- Born: 20 October 1919 Broughton, Wrexham, Wales
- Died: 8 September 2000 (aged 80) Llanfair Caereinion, Wales
- Citizenship: United Kingdom
- Education: Grove Park Grammar School
- Alma mater: Royal Northern College of Music
- Occupations: Harpist; Teacher;
- Spouse: Robert Môn Jones ​ ​(m. 1947; died 1982)​

= Frances Môn Jones =

Welsh harpist

Frances Môn Jones (20 October 1919 – 8 September 2000) was a Welsh harpist and teacher who won three harp competitions and one solo soprano contest at the National Eisteddfod of Wales from 1937 to 1949. She began playing the organ at age 14 before playing the harp. Jones helped W. S. Gwynn Williams to establish the Llangollen International Eisteddfod and played the harp at events. She attended the Royal Northern College of Music from 1955 to 1960 and subsequently retired from performing to teach in schools around the area of her residence.

==Early life==
On 20 October 1919, Jones was born in Broughton, Wrexham. She was the daughter of David Charles Davies and his wife Mary Jane ( Goodwin). Jones was educated at the local school and later at Grove Park Grammar School. She excelled at Welsh, even though she had no experience of hearing the language at home.

==Career==
Aged 14, Jones she began playing the organ at Broughton's Pisgah chapel before taking lessons from Alwena Roberts after her Jones' father purchased an erard harp. She won the solo harp competition at the National Eisteddfod of Wales three years in a row from 1937 to 1939. Jones won the solo soprano competition in 1949; she had converted "on stage" in the same year and went on to actively participate in several evangelistic campaigns across Europe and the UK. She had won four times at the National Eisteddfod of Wales.
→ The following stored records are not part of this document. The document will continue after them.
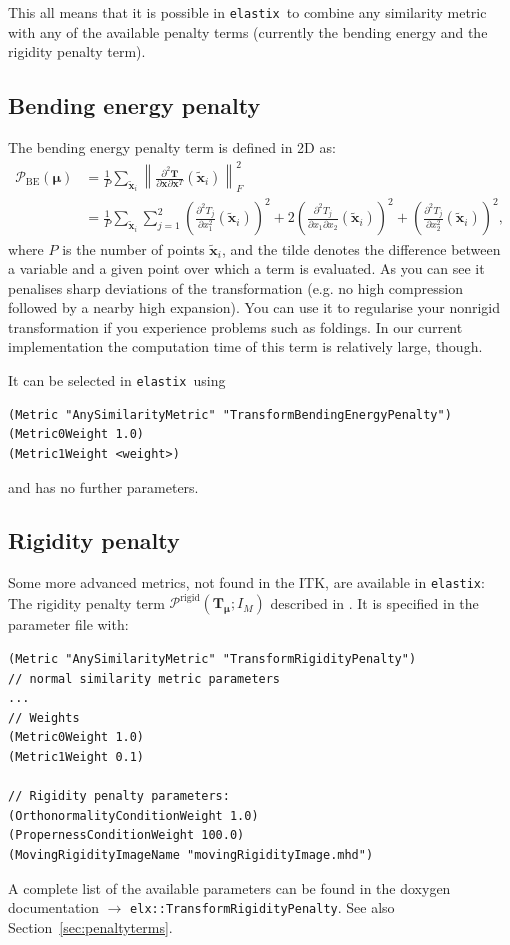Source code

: \documentclass[]{report}
\newcommand{\elastix}{\texttt{elastix}}
\newcommand{\vx}{\bm{x}}
\newcommand{\vxt}[1][]{\bm{\widetilde x}_{#1}}
\newcommand{\vmu}{\bm{\mu}}
\newcommand{\vT}{\bm{T}}
\newcommand{\vTm}{\bm{T}_{\vmu}}
\begin{document}
This all means that it is possible in \elastix\ to combine any similarity
metric with any of the available penalty terms (currently the bending energy
and the rigidity penalty term).

\subsection{Bending energy penalty}\label{sec:advanced:be}

The bending energy penalty term is defined in 2D as:
\begin{align}
\mathcal{P}_{\mathrm{BE}}(\vmu) &= \frac{1}{P} \sum_{\vxt[i]}
\left\| \frac{\partial^2 \vT}{\partial \vx \partial \vx^T}(\vxt[i])
\right\|_F^2 \\
&= \frac{1}{P} \sum_{\vxt[i]} \sum_{j = 1}^2 \left( \frac{\partial^2
T_j}{\partial x_1^2}(\vxt[i]) \right)^2  + 2 \left( \frac{\partial^2
T_j}{\partial x_1 \partial x_2}(\vxt[i]) \right)^2 + \left(
\frac{\partial^2 T_j}{\partial x_2^2}(\vxt[i]) \right)^2,
\end{align}
where $P$ is the number of points $\vxt[i]$, and the tilde denotes the
difference between a variable and a given point over which a term is evaluated.
As you can see it penalises sharp deviations of the transformation (e.g. no
high compression followed by a nearby high expansion). You can use it to
regularise your nonrigid transformation if you experience problems such as
foldings. In our current implementation the computation time of this term is
relatively large, though.

It can be selected in \elastix\ using \small
\begin{verbatim}
(Metric "AnySimilarityMetric" "TransformBendingEnergyPenalty")
(Metric0Weight 1.0)
(Metric1Weight <weight>)
\end{verbatim}
\normalsize and has no further parameters.

\subsection{Rigidity penalty}\label{sec:advanced:rp}

Some more advanced metrics, not found in the ITK, are available in
\elastix: The rigidity penalty term
$\mathcal{P}^{\mathrm{rigid}}(\vTm;I_M)$ described in
\cite{Staring07}. It is specified in the parameter file with: \small
\begin{verbatim}
(Metric "AnySimilarityMetric" "TransformRigidityPenalty")
// normal similarity metric parameters
...
// Weights
(Metric0Weight 1.0)
(Metric1Weight 0.1)

// Rigidity penalty parameters:
(OrthonormalityConditionWeight 1.0)
(PropernessConditionWeight 100.0)
(MovingRigidityImageName "movingRigidityImage.mhd")
\end{verbatim}
\normalsize A complete list of the available parameters can be found in the
doxygen documentation $\rightarrow$ \linebreak
\texttt{elx::TransformRigidityPenalty}. See also
Section~\ref{sec:penaltyterms}.
\end{document}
During the Second World War, Jones joined the Gwynn Sisters and aided conductor W. S. Gwynn Williams in founding the Llangollen International Eisteddfod in 1947. She sang penillion to her own harp accompaniment at the Eisteddfod opening ceremony with workers authored by her husband every year from 1954 to 1981. In 1953, Jones was admitted to the Gorsedd under the name "Telynores Brython" before subsequently changing it to "Ffranses Môn" and played the harp frequently at Gorsedd ceremonies from 1957 on. Between 1964 and 1990, she was the Powys Eisteddfod's official harpist.
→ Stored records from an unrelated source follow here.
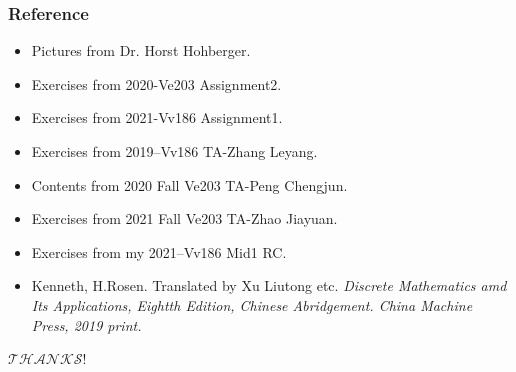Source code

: \documentclass[xcolor=table]{beamer}
\newcommand{\myfont}{\rmfamily\normalsize\upshape\mdseries}
\begin{document}
\begin{frame}
    \frametitle{Reference}
    \begin{itemize}
        \item Pictures from Dr. Horst Hohberger.
        \item Exercises from 2020-Ve203 Assignment2.
        \item Exercises from 2021-Vv186 Assignment1.
        \item Exercises from 2019--Vv186 TA-Zhang Leyang.
        \item Contents from 2020 Fall Ve203 TA-Peng Chengjun.
        \item Exercises from 2021 Fall Ve203 TA-Zhao Jiayuan.
        \item Exercises from my 2021--Vv186 Mid1 RC.
        \item Kenneth, H.Rosen. Translated by Xu Liutong etc. \itshape Discrete Mathematics amd Its Applications\myfont, 
                 Eightth Edition, Chinese Abridgement. China Machine Press, 2019 print.
    \end{itemize}
\end{frame}

\begin{frame}
    \centering
    \Huge{$\mathcal{THANKS}$!}
\end{frame}
\end{document}
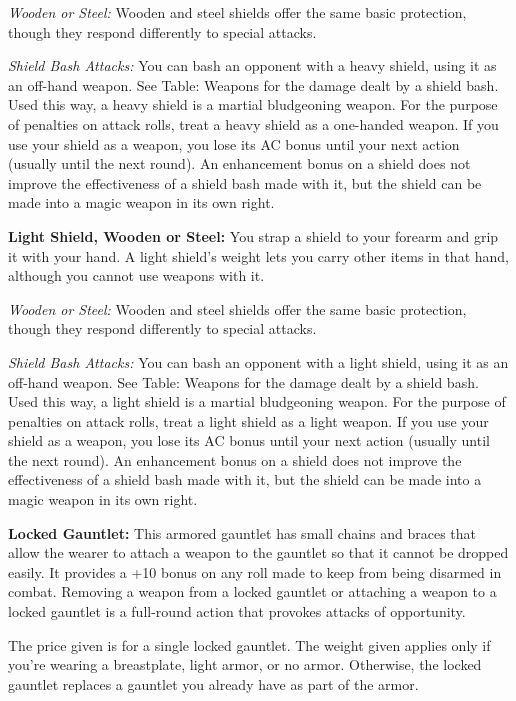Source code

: \textit{Wooden or Steel:} Wooden and steel shields offer the same basic protection, 
though they respond differently to special attacks.

\textit{Shield Bash Attacks:} You can bash an opponent with a heavy shield, using 
it as an off-hand weapon. See Table: Weapons for the damage dealt by a shield bash. 
Used this way, a heavy shield is a martial bludgeoning weapon. For the purpose 
of penalties on attack rolls, treat a heavy shield as a one-handed weapon. If you 
use your shield as a weapon, you lose its AC bonus until your next action (usually 
until the next round). An enhancement bonus on a shield does not improve the effectiveness 
of a shield bash made with it, but the shield can be made into a magic weapon in 
its own right.

\textbf{Light Shield, Wooden or Steel:} You strap a shield to your forearm and 
grip it with your hand. A light shield's weight lets you carry other items in that 
hand, although you cannot use weapons with it.

\textit{Wooden or Steel:} Wooden and steel shields offer the same basic protection, 
though they respond differently to special attacks.

\textit{Shield Bash Attacks:} You can bash an opponent with a light shield, using 
it as an off-hand weapon. See Table: Weapons for the damage dealt by a shield bash. 
Used this way, a light shield is a martial bludgeoning weapon. For the purpose 
of penalties on attack rolls, treat a light shield as a light weapon. If you use 
your shield as a weapon, you lose its AC bonus until your next action (usually 
until the next round). An enhancement bonus on a shield does not improve the effectiveness 
of a shield bash made with it, but the shield can be made into a magic weapon in 
its own right.

\textbf{Locked Gauntlet:} This armored gauntlet has small chains and braces that 
allow the wearer to attach a weapon to the gauntlet so that it cannot be dropped 
easily. It provides a +10 bonus on any roll made to keep from being disarmed in 
combat. Removing a weapon from a locked gauntlet or attaching a weapon to a locked 
gauntlet is a full-round action that provokes attacks of opportunity.

The price given is for a single locked gauntlet. The weight given applies only 
if you're wearing a breastplate, light armor, or no armor. Otherwise, the locked 
gauntlet replaces a gauntlet you already have as part of the armor.

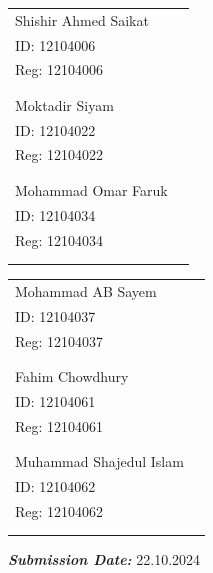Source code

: \documentclass[12pt,a4paper]{article}
\begin{document}
	\begin{multicols}{2}
		\centering
		\hspace{10cm}
		\begin{tabular}{ll}
			Shishir Ahmed Saikat \\
			ID: 12104006 \\
			Reg: 12104006 \\ \\\\ 
			
			
			Moktadir Siyam \\
			ID: 12104022 \\
			Reg: 12104022 \\ \\\\ 
			
			Mohammad Omar Faruk \\
			ID: 12104034 \\
			Reg: 12104034 \\ \\\\ 
			
		\end{tabular}
		
		\hspace{10cm}
		\begin{tabular}{ll}
			Mohammad AB Sayem \\
			ID: 12104037 \\
			Reg: 12104037 \\ \\\\ 
			
			
			Fahim Chowdhury \\
			ID: 12104061 \\
			Reg: 12104061 \\ \\\\ 
			
			Muhammad Shajedul Islam \\
			ID: 12104062 \\
			Reg: 12104062 \\ \\\\ 
			
		\end{tabular}
	\end{multicols}
	
	\vspace{2cm}
	
	\hspace{8cm} \LARGE\textbf{\textit{Submission Date:}} 22.10.2024
	
\end{document}
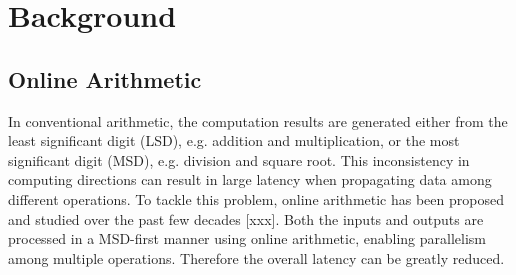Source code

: \documentclass{acm_proc_article-sp}
\begin{document}








\section{Background}
\subsection{Online Arithmetic}
In conventional arithmetic, the computation results are generated either from the least significant digit (LSD), e.g. addition and multiplication, or the most significant digit (MSD), e.g. division and square root. This inconsistency in computing directions can result in large latency when propagating data among different operations. To tackle this problem, online arithmetic has been proposed and studied over the past few decades [xxx]. Both the inputs and outputs are processed in a MSD-first manner using online arithmetic, enabling parallelism among multiple operations. Therefore the overall latency can be greatly reduced.
\end{document}
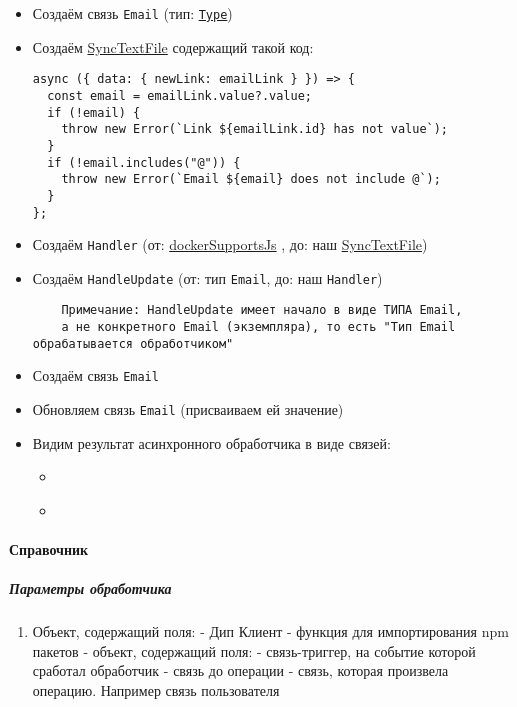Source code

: \documentclass{article}
\begin{document}
\begin{itemize}
  \item Создаём связь \texttt{Email} (тип: \texttt{\hyperlink{type.Def}{Type}})
  \item Создаём \hyperlink{SyncTextFile.Def}{SyncTextFile} содержащий такой
        код:
        \begin{lstlisting}
async ({ data: { newLink: emailLink } }) => {
  const email = emailLink.value?.value;
  if (!email) {
    throw new Error(`Link ${emailLink.id} has not value`);
  }
  if (!email.includes("@")) {
    throw new Error(`Email ${email} does not include @`);
  }
};
\end{lstlisting}
  \item Создаём \texttt{Handler} (от:
        \hyperlink{dockerSupportsJs.Def}{dockerSupportsJs} , до: наш
        \hyperlink{SyncTextFile.Def}{SyncTextFile})
  \item Создаём \texttt{HandleUpdate} (от: тип \texttt{Email}, до: наш
        \texttt{Handler})
        \begin{verbatim}
    Примечание: HandleUpdate имеет начало в виде ТИПА Email,
    а не конкретного Email (экземпляра), то есть "Тип Email обрабатывается обработчиком"
    \end{verbatim}
  \item Создаём связь \texttt{Email}
  \item Обновляем связь \texttt{Email} (присваиваем ей значение)
  \item Видим результат асинхронного обработчика в виде связей:
        \begin{itemize}
          \item \begin{handler_success_result_info}
                \end{handler_success_result_info}\\

          \item \begin{handler_fail_result_info}
                \end{handler_fail_result_info}\\
        \end{itemize}
\end{itemize}

\paragraph{Справочник}
\subparagraph{Параметры обработчика}
\begin{enumerate}
  \item Объект, содержащий поля:
         - Дип Клиент
         - функция для импортирования npm пакетов
         - объект, содержащий поля:
         - связь-триггер, на событие которой сработал
        обработчик
         - связь до операции
         - связь, которая произвела операцию.
        Например связь пользователя
\end{enumerate}
\end{document}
Jones appeared in Brittany, Germany, the Netherlands, Norway and Spain. She visited the United States for the first time in 1957. Jones had partook in the 27th Annual Welsh Day Celebration in Bangor, Pennsylvania held from 31 August to 1 September at the Lutheran Grove in observation of Welsh institutions and traditions. She went on to participate in a programme held at the Calvary Baptist Church in Pottsville, Pennsylvania on the evening of 4 September. Jones subsequently performed in Vancouver and Los Angeles later in the year. Between 1955 and 1960, she received instruction in music from David Ewart Parry Williams and took lessons from Jean Bell at the Royal Northern College of Music, Manchester. Jones retired from performing and taught in schools around the area of her residence in Llanfair Caereinion. Students whom she taught include Siân James.
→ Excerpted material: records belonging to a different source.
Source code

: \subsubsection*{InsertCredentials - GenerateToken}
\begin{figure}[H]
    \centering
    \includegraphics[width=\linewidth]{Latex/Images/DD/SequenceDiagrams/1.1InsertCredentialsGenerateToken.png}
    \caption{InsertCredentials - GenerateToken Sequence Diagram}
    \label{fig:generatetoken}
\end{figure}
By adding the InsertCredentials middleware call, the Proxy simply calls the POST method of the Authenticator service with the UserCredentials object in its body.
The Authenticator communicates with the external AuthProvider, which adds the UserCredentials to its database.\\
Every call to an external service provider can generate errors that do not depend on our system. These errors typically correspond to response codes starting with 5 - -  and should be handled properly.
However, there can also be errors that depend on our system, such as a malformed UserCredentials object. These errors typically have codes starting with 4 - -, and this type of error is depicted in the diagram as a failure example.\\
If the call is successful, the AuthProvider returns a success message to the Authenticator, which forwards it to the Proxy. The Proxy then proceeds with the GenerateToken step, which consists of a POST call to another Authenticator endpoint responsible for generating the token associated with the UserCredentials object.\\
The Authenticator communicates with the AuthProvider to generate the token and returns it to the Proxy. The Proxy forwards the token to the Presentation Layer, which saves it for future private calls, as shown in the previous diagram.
She served on the panel of adjudicators at Llangollen with other highly acclaimed musicians from 1978 to 1999. Between 1957 and 1985, Jones was treasurer of the Welsh Folk Song Society. She was made its vice-president in 1985 before becoming its president from 1988 until her death in 2000. Jones was elected honorary president of the Society for the Traditional Instruments of Wales, Clera when it came into being in 1996.

==Personal life==

From 1947 to 1982, she was married to the Methodist minister and Aberffraw native Robert Môn Jones. Jones was appointed the MBE in 1983 and received the Sir T. H. Parry-Williams Medal at the Anglesey National Eisteddfod in 1999. On 8 September 2000, she died and was subsequently buried at Wrexham Crematorium.

==Legacy==
Jones was regarded as "one of the foremost ambassadors of traditional Welsh song." She was commemorated by a visit of the National Eisteddfod at her home area of Meifod for an event in 2003. The National Library of Wales holds an October 1961 letter from Jones to Bryn Tirion in its Maxwell Fraser Papers collection. People's Collection Wales holds a photograph of Jones in its collection and an entry of her is included in the Dictionary of Welsh Biography.